A Toulouse on prononce toutes les lettres, et le "ils" énoncé fait entendre le "s", devenant ainsi plus menaçant encore : "ils" nous disent une chose et font une autre, "ils" nous prennent pour des cons, "nous" ne nous laisserons pas faire, "ça" ne prend plus, "ça" va péter. Le fameux "ça va péter". Que celui ou celle qui ne l'a pas chanté en manif (... ou bien alors, ça va péter, ça va péter) jette donc la première pierre...! Histoire que "ça" pète pour de bon plutôt que ce discours incantatoire que je retrouve partout et qui me semble si difficile à cadrer.

Je m'explique.

Mon travail de documentariste, si tant est que j'arrive à le définir, consiste à donner chaire et cadre à un moment. Incarner le moment politique que nous vivons, par des personnages, des espaces, des situations, des hasards. Il se trouve que ce qui ressort de ce moment est une défiance incommensurable, littéralement que je n'arrive pas à mesurer, ni d'ailleurs à saisir tout à fait. Que faire de cela ? Comment incarner le réel de ce que je rencontre, à savoir cette colère si diffuse. Comment lui donner un cadre, c'est à dire le filmer sans pour autant le figer. Le donner à voir et à entendre, de manière vivante, mouvante, avec des images et des sons. Au plus juste, au plus proche de sa vérité.

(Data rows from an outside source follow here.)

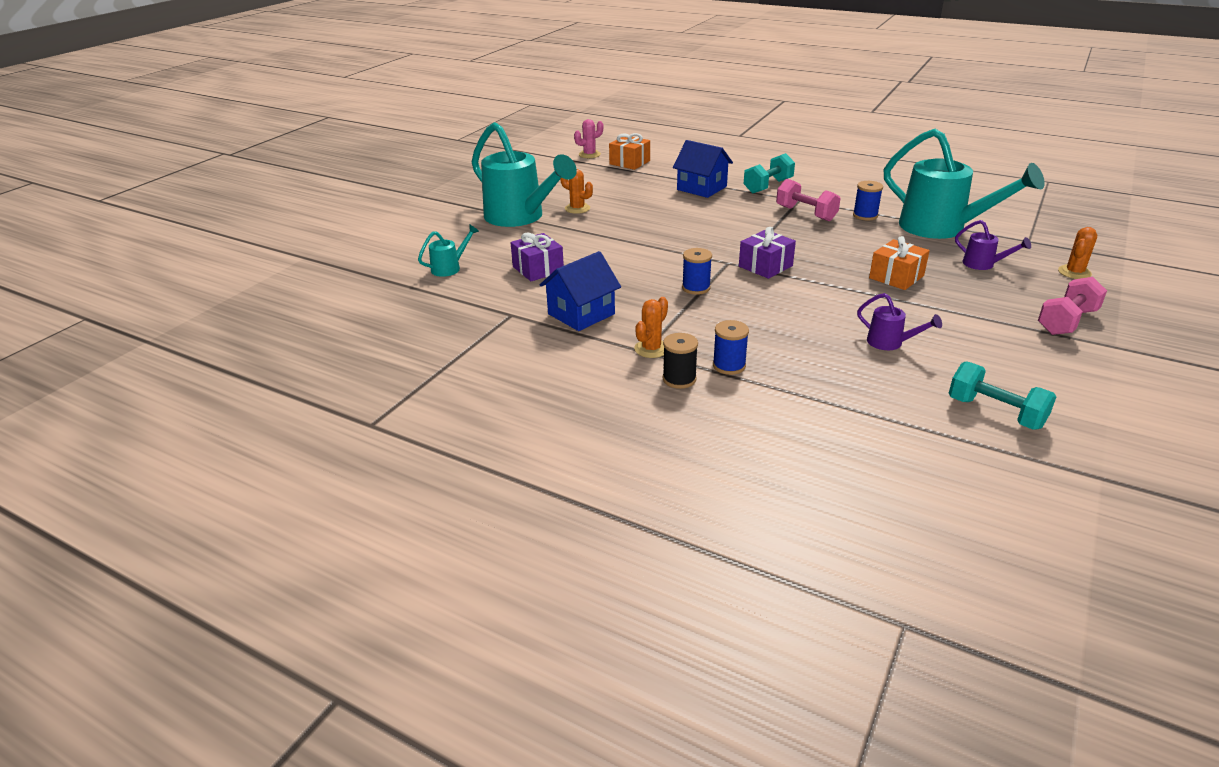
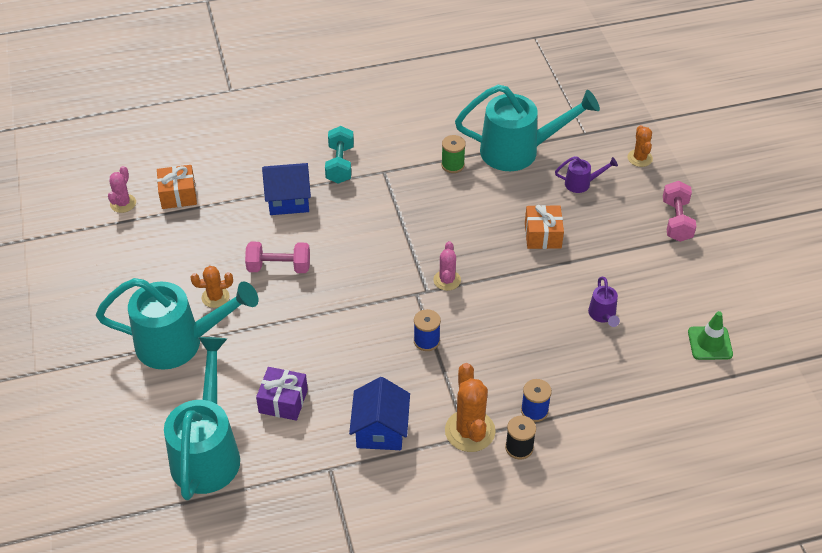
camera: 45 degrees left, 15 degrees up
(450, 268) = (207, 451): turquoise watering can -> turquoise watering can, size x2.31
(651, 349) = (470, 431): orange cactus -> orange cactus, size x1.66
(765, 266) = (447, 280): purple gift -> pink cactus
(806, 213) = (408, 189): pink dumbbell -> pink dumbbell (279, 267)
(865, 215) = (452, 165): blue spool -> green spool
(890, 343) = (603, 315): purple watering can -> purple watering can turned 90 degrees clockwise
(995, 413) = (710, 343): turquoise dumbbell -> green traffic cone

Par delà le pfffffffffffff dégonflé et triste?

On s'était avoué avec des amis documentaristes que parfois on se lançait un défi avant le début d'un tournage. Je me suis donné pour tâche dans ce film d'arriver à un moment, même brièvement, à saisir un peu de cette logorrhée méfiante et rageuse. Sans la mettre en doute, sans la surplomber, sans la moquer bien évidemment. Je veux lui donner une place dans mon film parce qu'on ne peut plus faire sans. Et c'est un défi que de la restituer.

UNE PLACE EN FRANCE est le titre du film, je commence le tournage fin mars et je vais tenir ici un journal de mes repérages puis du filmage.